Hilversum Drie bestond nog niet. Geen wereldwijd web of mobiele telefoon, World of Warcraft of PornHub klonken zelfs sciencefictionauteurs te vergezocht. Afstandsonderwijs organiseerden we zelf, op eigen initiatief, in de robuuste bunkers aan de bosrand. We leerden er roken en drinken, verhalen verzinnen en verzwijgen en ontdekten er de lust en pijn van de liefde. Later groeiden op die plek een bedrijvenzone en een warenhuis met tweeduizend parkeerplaatsen uit de grond.
We lanterfantten door de dagen, op de sofa of de straat. Bij regen speelden we Stratego, Hartenjagen of Mens-erger-je-niet. Onder de dekens snuffelden we in kleverige blaadjes die onder de schoolbanken stiekem werden rondgedeeld.
‘Televisie verpest je ogen, ga naar buiten,’ joeg onze moeder ons het huis uit. We gingen hoelahoepen, steltlopen en rolschaatsen of op onze verhitte jongenskop staan, tot alles bereid om de aandacht van de meisjes te vestigen op ons slanke lijf waarin hormonen gierden als gek.
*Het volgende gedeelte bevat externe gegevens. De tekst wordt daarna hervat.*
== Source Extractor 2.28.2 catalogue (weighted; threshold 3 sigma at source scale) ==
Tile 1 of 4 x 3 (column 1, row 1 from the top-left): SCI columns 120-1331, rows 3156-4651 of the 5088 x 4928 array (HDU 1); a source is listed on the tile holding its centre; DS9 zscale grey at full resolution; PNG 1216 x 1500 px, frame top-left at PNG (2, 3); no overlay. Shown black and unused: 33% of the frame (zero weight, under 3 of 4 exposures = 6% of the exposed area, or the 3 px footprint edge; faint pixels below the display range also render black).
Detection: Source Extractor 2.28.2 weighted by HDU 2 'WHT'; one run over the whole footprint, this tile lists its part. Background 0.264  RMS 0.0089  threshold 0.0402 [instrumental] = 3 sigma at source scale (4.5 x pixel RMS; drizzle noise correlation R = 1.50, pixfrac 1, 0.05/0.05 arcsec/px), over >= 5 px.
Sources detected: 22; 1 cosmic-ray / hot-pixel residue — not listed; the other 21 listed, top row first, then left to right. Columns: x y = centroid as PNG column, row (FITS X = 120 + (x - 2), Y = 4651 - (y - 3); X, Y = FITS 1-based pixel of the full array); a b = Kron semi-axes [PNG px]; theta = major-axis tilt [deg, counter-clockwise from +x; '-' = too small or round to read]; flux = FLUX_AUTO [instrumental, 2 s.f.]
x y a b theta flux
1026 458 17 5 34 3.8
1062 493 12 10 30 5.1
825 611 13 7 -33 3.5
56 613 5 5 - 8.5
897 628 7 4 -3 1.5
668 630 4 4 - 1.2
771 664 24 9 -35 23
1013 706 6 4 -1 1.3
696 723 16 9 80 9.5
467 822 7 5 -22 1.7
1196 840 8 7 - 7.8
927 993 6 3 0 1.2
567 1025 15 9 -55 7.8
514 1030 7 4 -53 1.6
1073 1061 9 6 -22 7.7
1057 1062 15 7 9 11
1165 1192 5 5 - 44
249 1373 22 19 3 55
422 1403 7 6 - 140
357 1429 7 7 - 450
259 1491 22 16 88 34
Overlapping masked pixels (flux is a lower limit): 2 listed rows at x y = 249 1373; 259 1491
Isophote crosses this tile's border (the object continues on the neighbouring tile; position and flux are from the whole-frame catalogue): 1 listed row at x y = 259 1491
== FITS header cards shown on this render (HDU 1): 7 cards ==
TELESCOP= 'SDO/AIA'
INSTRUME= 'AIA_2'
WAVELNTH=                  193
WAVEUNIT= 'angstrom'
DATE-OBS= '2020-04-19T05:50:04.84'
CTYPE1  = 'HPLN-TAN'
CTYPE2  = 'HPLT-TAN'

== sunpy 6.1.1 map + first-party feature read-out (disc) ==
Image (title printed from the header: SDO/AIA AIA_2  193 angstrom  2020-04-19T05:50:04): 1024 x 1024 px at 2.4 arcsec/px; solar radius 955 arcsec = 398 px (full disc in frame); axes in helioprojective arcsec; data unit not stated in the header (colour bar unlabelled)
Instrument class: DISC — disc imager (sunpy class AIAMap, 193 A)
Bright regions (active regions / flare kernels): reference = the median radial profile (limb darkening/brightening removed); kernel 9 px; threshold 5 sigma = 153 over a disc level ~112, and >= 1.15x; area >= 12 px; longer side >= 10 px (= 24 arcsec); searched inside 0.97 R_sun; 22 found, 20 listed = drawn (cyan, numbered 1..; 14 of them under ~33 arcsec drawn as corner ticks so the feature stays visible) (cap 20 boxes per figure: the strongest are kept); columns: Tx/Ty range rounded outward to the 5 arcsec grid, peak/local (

Op de hoek van onze straat, waar nu residentiële appartementsgebouwen staan, lag een hobbelig stuk grond, een patattenveld met aan weerszijden enkele palen in de grond gehengst en daarop schots en scheef genageld een deklat. We markeerden het strafschopgebied met dikke strepen die we trokken met onze hielen in de modder, de straatrand was de zijlijn,  drie corners penalty. Wij van de Winkelstap waren België, de dikke nekken van den Deuzeld Holland. België won.
We koersten de Ronde van Frankrijk, wij tegen zij, twee grote ronden en twee kleintjes rond de vier straten van onze wijk, aankomst op de Liebiglaan, in de penetrante walm van groenten- en vleesbouillon.
Op winteravonden trokken we tussen dikke sneeuwvlokken een glijbaan op het trottoir, ’s ochtends hoopten we van tussen de gesloten gordijnen dat die nog glad genoeg was om passanten te verrassen.
De wereld was van ons. We hadden tijd, en plaats, en vrijheid.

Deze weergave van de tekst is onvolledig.